Por ejemplo, “un manifestante de Jalalabad, dijo que los afganos exigen a Francia “respetar los valores sagrados de los musulmanes y respeto al profeta musulmán”(1). En esta cita apreciamos como la principal razón al descontento musulmán fue “la falta de respeto sobre la religión”. Pero realmente, ¿debe uno dejar de hacer lo que ha hecho toda su vida, por estar afectando a alguien a muchos kilómetros de distancia, que no está en cercanía tuya y que moralmente, no debería sentir ningún cambio sobre sus creencias con respecto a un comics? En mi opinión esto no es racional, si alguien está expresando sus ideas, sin importar quien sea, ni donde esté, ni cuan fuerte sean sus palabras/imágenes, no afectarían mi forma de ser ni mi forma de pensar (a menos que lleven argumentos, cosa que no ocurre en los comics, que son simple y sencillamente con sentido satírico), ni menos actuaría en contra de ellos, después de todo, a los extremistas también les gusta impartir sus principios, ya sea pública y privadamente, y esto se ve demostrado en cuanto imparten sus creencias a sus hijos.  Con respecto a el respeto impartido por los musulmanes, estos mismos no respetan mucho a la mujer como persona y consideran inferior, incluso cuando en el Islam está claramente redactado que no está a favor de el maltrato de la mujer, y como es el tema en cuestión, no está a favor de la agresión hacia cualquier otro ser humano, por motivo alguno.

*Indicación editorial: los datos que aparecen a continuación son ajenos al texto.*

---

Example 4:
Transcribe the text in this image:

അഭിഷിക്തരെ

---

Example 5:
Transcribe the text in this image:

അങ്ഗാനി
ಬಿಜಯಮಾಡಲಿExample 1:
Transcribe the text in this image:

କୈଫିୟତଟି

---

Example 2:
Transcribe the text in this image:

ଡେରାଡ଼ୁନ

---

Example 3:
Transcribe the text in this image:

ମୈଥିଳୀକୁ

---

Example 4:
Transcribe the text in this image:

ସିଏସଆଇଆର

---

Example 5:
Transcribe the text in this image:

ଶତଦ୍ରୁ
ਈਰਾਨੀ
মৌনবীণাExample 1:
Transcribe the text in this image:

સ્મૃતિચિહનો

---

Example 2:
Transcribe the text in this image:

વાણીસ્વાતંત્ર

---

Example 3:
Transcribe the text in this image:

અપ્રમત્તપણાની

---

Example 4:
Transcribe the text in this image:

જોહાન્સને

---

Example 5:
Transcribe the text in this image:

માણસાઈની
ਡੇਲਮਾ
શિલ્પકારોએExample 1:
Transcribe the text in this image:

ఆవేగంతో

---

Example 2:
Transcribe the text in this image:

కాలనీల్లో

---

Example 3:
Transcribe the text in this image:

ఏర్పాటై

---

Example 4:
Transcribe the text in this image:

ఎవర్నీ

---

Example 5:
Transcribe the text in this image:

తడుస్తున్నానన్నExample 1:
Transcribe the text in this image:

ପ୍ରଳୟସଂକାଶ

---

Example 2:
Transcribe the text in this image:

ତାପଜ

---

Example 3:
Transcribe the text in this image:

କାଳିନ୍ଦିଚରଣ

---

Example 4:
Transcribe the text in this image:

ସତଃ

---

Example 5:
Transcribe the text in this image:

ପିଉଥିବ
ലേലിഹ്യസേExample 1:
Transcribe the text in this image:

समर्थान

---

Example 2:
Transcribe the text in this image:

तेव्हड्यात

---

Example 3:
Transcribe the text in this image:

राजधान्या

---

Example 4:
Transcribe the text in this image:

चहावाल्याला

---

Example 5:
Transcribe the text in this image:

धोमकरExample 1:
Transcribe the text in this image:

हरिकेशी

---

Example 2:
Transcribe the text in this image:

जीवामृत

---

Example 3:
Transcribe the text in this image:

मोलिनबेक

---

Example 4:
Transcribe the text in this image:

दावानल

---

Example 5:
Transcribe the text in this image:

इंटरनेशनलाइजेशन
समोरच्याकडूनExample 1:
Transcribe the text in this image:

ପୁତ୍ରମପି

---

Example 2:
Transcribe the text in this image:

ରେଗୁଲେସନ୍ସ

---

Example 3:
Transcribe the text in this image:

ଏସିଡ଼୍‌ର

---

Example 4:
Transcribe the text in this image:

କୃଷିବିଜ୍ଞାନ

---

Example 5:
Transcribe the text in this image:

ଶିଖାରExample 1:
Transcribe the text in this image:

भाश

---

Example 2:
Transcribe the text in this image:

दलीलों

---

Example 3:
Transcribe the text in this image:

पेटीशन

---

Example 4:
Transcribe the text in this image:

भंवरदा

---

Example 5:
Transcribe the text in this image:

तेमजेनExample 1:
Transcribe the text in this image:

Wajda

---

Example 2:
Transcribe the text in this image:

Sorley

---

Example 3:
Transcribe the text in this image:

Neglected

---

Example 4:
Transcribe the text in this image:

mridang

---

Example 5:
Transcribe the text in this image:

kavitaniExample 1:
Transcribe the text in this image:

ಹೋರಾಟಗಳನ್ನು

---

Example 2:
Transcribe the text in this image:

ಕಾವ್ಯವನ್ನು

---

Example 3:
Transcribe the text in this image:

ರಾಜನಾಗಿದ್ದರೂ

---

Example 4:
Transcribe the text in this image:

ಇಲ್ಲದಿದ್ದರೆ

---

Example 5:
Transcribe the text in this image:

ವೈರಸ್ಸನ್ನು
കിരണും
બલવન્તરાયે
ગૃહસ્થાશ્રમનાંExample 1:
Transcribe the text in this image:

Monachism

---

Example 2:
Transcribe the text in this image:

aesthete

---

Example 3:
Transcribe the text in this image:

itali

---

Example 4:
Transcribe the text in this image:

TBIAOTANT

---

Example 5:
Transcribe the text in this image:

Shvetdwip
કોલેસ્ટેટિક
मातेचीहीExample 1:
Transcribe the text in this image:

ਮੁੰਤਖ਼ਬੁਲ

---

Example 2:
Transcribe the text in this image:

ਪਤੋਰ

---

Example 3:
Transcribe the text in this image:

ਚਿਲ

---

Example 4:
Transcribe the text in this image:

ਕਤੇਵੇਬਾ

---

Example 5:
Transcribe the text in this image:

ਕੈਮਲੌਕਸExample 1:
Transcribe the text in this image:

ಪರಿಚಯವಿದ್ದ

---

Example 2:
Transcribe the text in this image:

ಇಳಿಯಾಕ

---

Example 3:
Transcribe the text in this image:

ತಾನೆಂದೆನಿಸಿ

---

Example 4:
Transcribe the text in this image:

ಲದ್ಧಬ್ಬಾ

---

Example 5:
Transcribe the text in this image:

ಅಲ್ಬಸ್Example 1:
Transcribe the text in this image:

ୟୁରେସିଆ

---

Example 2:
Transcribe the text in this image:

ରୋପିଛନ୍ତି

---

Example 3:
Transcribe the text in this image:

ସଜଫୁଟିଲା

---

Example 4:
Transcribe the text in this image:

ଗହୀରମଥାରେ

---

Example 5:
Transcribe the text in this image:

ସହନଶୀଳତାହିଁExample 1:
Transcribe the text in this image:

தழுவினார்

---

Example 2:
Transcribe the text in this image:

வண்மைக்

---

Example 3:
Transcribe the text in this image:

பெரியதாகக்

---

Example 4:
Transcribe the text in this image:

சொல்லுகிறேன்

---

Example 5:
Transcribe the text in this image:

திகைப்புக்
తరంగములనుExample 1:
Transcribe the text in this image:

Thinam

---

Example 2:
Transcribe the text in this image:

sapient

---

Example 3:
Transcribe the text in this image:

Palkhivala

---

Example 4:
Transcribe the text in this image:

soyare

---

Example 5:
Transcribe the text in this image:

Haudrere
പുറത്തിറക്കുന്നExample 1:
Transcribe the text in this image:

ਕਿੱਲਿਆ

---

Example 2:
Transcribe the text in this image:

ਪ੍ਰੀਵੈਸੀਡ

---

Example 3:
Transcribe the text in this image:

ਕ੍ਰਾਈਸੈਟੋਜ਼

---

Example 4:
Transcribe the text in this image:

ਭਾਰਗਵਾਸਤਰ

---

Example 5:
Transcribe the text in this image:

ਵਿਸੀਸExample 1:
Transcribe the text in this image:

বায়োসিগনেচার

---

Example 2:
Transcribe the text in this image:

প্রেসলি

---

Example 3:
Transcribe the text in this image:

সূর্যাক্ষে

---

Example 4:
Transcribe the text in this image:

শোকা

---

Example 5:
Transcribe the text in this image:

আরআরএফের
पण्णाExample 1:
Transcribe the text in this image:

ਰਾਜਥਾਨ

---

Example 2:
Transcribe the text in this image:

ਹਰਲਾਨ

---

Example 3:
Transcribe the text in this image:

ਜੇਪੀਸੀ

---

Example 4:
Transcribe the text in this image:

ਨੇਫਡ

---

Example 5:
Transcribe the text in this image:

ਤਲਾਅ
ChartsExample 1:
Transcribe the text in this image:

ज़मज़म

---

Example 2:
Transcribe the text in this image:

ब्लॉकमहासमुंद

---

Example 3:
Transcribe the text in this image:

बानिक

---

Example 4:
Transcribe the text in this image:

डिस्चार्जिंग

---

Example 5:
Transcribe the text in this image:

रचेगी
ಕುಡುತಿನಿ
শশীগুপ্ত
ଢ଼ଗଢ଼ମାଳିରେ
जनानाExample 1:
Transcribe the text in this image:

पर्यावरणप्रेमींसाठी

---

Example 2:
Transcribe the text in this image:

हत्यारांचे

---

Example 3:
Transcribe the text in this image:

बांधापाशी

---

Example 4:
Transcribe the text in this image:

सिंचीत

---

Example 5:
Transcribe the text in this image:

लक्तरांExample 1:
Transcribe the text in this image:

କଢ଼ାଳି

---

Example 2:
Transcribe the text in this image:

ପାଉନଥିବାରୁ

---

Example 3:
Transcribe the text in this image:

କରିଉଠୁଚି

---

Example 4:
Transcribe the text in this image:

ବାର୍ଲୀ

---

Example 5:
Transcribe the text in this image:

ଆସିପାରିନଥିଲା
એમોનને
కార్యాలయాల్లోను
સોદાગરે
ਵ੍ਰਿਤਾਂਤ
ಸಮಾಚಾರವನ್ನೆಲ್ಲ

Como último, la libertad de expresión no considera el ser escuchado, por tanto las personas que realmente consideran que ‘Charlie Hebdo’ no respeta la religión, son básicamente personas que consideran importante su palabra, si no les fuera significativo no reaccionarían así. Tal como expresa una de las imágenes del semanario, 3 representantes de religiones Macintosh HD:Users:Guest:Downloads:Collectif-Charlie-Hebdo-N-764-Il-Faut-Voiler-Charlie-Hebdo-Revue-635002858_ML.jpgexclamando: “Il faut boiler Charlie Hebdo!”, significando “Debes velar Charlie Hebdo!”. Esto expresa que las religiones molestamente le dicen a el semanario que vele por la paz y el orden, haciendo alusión que es la revista quien debe ser la primera en velar, es decir “su Dios”. Concluyendo, estoy completamente a favor de la libertad de expresión, y completamente en contra de la agresión, sin considerar casos extremos como la pena de muerte a terroristas extremos.  El semanario estaba completamente en su derecho, y nadie estaba obligado a leerlo ni tomar en cuenta dicha opinión. Tu forma de actuar, tus creencias ni tus acciones deben cambiar con respecto a las palabras de alguien más, no eres quien eres con respecto a las palabras de otro.
La palabra de otro se vuelve importante en cuanto tu la consideras importante, si te es indiferente lo que diga otro, su expresión no tiene fuerza alguna sobre ti.